The majority of gastric bezoars are found in adolescents and young women with a history of pica, predominantly associated with psychiatric disorders. In contrast, most gastric bezoars in adults are linked to gastroparesis, anatomical abnormalities, and previous gastric surgeries that reduce gastric motility, ultimately resulting in delayed stomach emptying (
2). Our patient had no history of pica or psychiatric disorders but did have an anatomical abnormality (diverticulum) in the duodenum. The prolongation of duodenal emptying due to the diverticulum may have contributed to the development of the bezoar.
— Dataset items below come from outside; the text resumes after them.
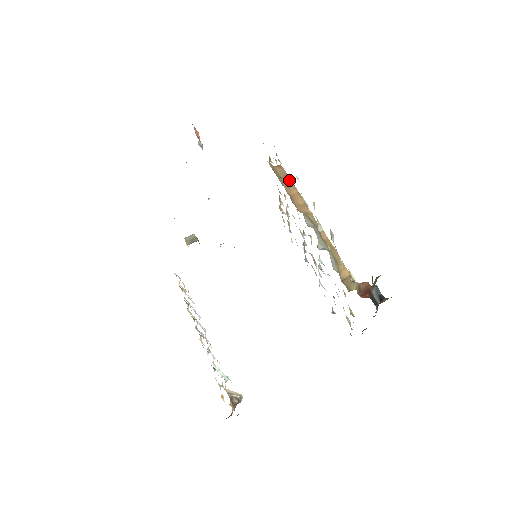
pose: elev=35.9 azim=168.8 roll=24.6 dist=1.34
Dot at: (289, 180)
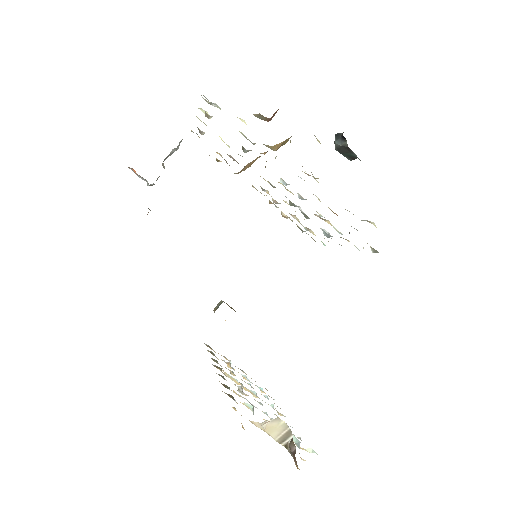
Dot at: (203, 134)
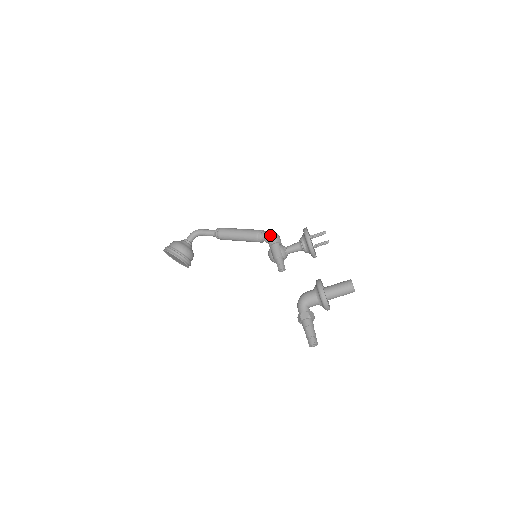
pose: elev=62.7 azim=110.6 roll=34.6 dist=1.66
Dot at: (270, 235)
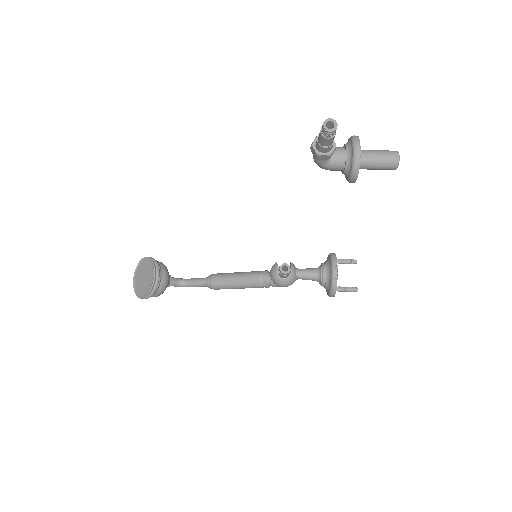
Dot at: occluded
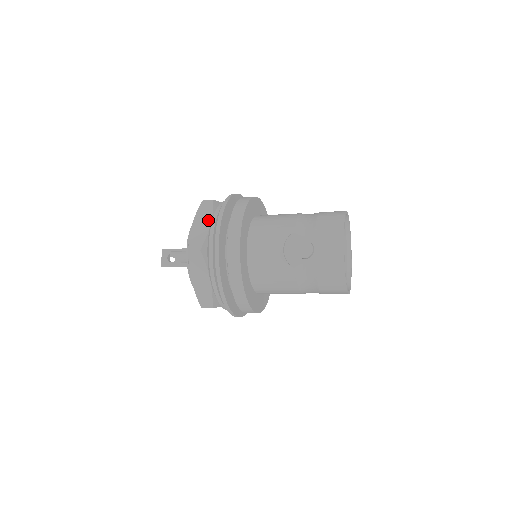
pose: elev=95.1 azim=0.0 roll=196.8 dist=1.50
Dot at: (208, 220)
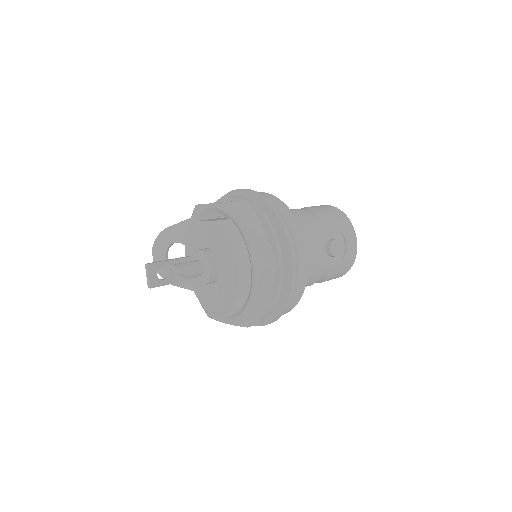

Jaundice is the most common presentation in biliary obstruction cases, with the most frequent causes being choledocholithiasis and tumors. Duodenal diverticula, which are far more commonly acquired than congenital, may appear as cystic lesions near the pancreatic head if not filled with oral contrast material or ingested air. They are most often located along the medial wall of the second to third portions of the duodenum, usually within 2.0 cm of the ampulla of Vater. The presence of gas or air-fluid levels is a very helpful clue for the correct diagnosis (
3). Although mostly asymptomatic, patients may occasionally present with pancreatitis or jaundice (
4). Duodenal diverticula can make papillary cannulation difficult for gastroenterologists during ERCP, particularly if the ampulla drains into the diverticulum (
3).
Knowing the findings of bezoars in imaging modalities is a critical step in patient management. Sonographic diagnosis of a bezoar is established by detecting an intraluminal mass with a hyperechoic arc-like surface and a marked acoustic shadow. In CT imaging, the diagnosis of a bezoar is based on identifying a low-density intraluminal mass containing air bubbles and exhibiting a characteristic mottled appearance (
5,
6) (
Figure 1A,
B and
C).
Lemmel syndrome, in which the primarily intrapancreatic portion of the common bile duct is compressed or obstructed by a duodenal diverticulum, was first described in 1934 (
1). Several cases have been reported in the literature (
7-
10). Love et al. reviewed 222 articles with similar findings in a recent study, ultimately identifying 16 cases that satisfied their PubMed search criteria. Among these 16 cases, only two patients underwent transhepatic cholangiography: One due to a prior history of Billroth II gastrojejunostomy and the other due to an inability to visualize the significant duodenal papilla endoscopically (
6).
In addition to obstruction, the location of the diverticulum may also lead to a malfunction of the sphincter of Oddi (
7-
9,
11). Most cases present with abdominal pain or symptoms of cholangitis or pancreatitis, in addition to jaundice, and may mimic a periampullary tumor. Diagnosis can be made by imaging, including CT, MRI, or ERCP, which would demonstrate the compression of the CBD and the absence of stones or tumors. Endoscopic sphincterotomy is the preferred method of treatment for biliary obstruction in these cases; however, a surgical approach with diverticulectomy might be indicated in recurrent cases. Although surgical excision is curative, elective surgery for asymptomatic cases is not recommended (
11,
12).
In the study published by Alzerwi, PTC was performed after an unsuccessful ERCP, and it was shown that the patients' complaints disappeared after decompression of the biliary system (
13).
In our case, the papilla was draining into the diverticulum, and the bezoar had grossly obstructed the papilla, rendering the ERCP unsuccessful. PTC drainage was performed, which also confirmed the obstruction. After bilirubin levels and liver enzymes returned to normal, as well as the white blood counts, the patient underwent diverticulectomy and was discharged uneventfully.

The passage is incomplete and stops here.